PayPal, PYPL, Shares Approach IPO Base Resistance On Bullish Venmo Analyst Comments
Shares in PayPal Holdings, Inc. (NASDAQ: PYPL) fell $0.37, or 0.94 percent today on volume lighter than average after rallying on heavy volume on Monday and Tuesday. On Monday, PYPL shares broke above short-term resistance at $37.77; today’s trade sees the market holding prices above this level.
The all-time high for PYPL stock, $42.55, was printed on July 20, 2015, and represents a current final resistance level for the shares.
Also on Monday, Investor’s Business Daily reported on comments made by Jason Kupferberg, an analyst with Jeffries, regarding a survey of 1,000 of PayPal’s Venmo customers who indicated that “67% of Venmo users would use the Pay With Venmo feature once or twice a month, with 44% using it three to five times a month, and 19% using it six to 10 times per month.”
Venmo was launched in 2009 by Andrew Kortina and Iqram Magdon-Ismail. The app, which is currently free but is expected to be monetized by PayPal in the future, allows users to transfer money to each other. Initially, the app was mostly used between friends to settle debts, such as bills for meals and rent. In October, PayPal announced plans to allow merchants to accept payments with Venmo, as reported by Fortune.
PayPal purchased Braintree in 2013 for $800 million, after Braintree acquired Venmo for $26.2 million in 2012, as reported by Bloomberg.
“In our view, Venmo has just scratched the surface on this front, through both its Pay With Venmo capability, where users can purchase goods at select merchants, and by integrating Venmo for payments within smartphone applications,” a note co-authored by Jim Cramer and Jack Mohr with the Street reads. “As these efforts continue to take shape, we have repeatedly indicated Venmo will become a more meaningful top- and bottom-line contributor to PayPal.”
In July 2013, shares of Facebook, Inc. (NASDAQ: FB) broke above the highest point of a 14-month IPO base: $36.66. Shares of Facebook closed yesterday at $109.95, up close to 200 percent since surpassing the then all-time high.
If PYPL shares do manage to break above their current all-time high, there is, unfortunately, no guarantee that they will behave as FB shares did and continue to trade higher.
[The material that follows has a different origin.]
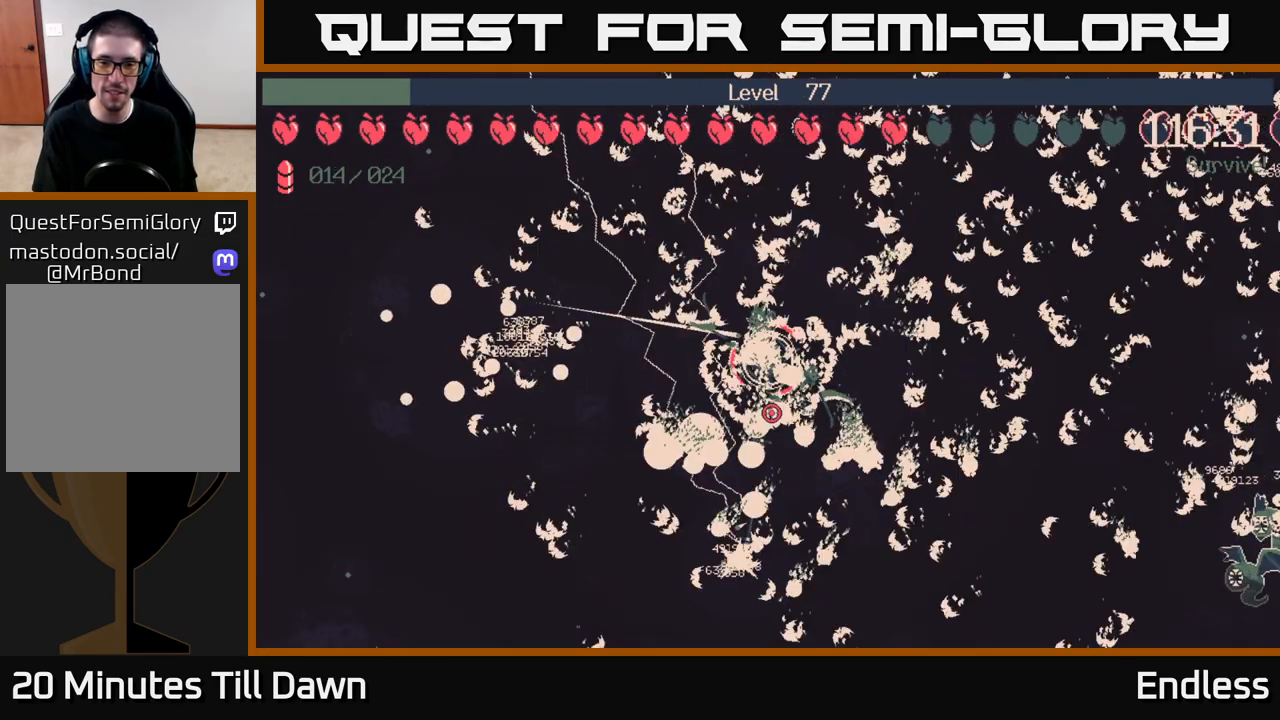
{"buttons": [], "left_stick": "down-right", "right_stick": "center", "events": [[100, "left_stick", "right"], [233, "left_stick", "down-right"]]}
In fact, institutional investors looking to sell large quantities of stock have been thought to intentionally break shares out of consolidations in order to create a market to dump larger positions on.
However, every single stock that has recorded significant gains after going public must trade to new highs out of an IPO consolidation, including Microsoft Corporation (NASDAQ: MSFT), Amazon.com, Inc. (NASDAQ: AMZN), Wal-Mart Stores Inc. (NYSE: WMT), and many others.
Two ways investors who buy breakouts from IPO bases protect themselves from false moves is through the use of stop-losses, as reported by Investor’s Business Daily, and diversification, as reported by Investopedia.
Currently, earnings growth numbers forecast for PayPal are below the levels recorded by companies like Facebook and Microsoft when their shares first cleared IPO bases. However, the recent comments made by analysts with regard to Venmo indicate that while not certain, upside surprises by PayPal are not outside the realm of possibility.
The Wall Street analyst consensus for PYPL earnings per share for 2016 is $1.49, which would represent growth of 15.5 percent from 2015 numbers. In 2017, analysts see the company earning $1.76 per share, growing 18.1 percent from 2016 levels. Analyst views have remained steady over the past 90 days.
PayPal carries zero debt and reported a cash position of $3.41 billion at the end of the 2015 fiscal year. PayPal reported an operating margin of 16.3 percent and a profit margin of 13.3 percent through 2015. The company has delivered a return on equity of 11.2 percent.
Major institutional holders of PYPL shares as of December 31, 2015, included The Vanguard Group, Carl Icahn, State Street Corporation, Fidelity Management and Research, and BlackRock Institutional Trust.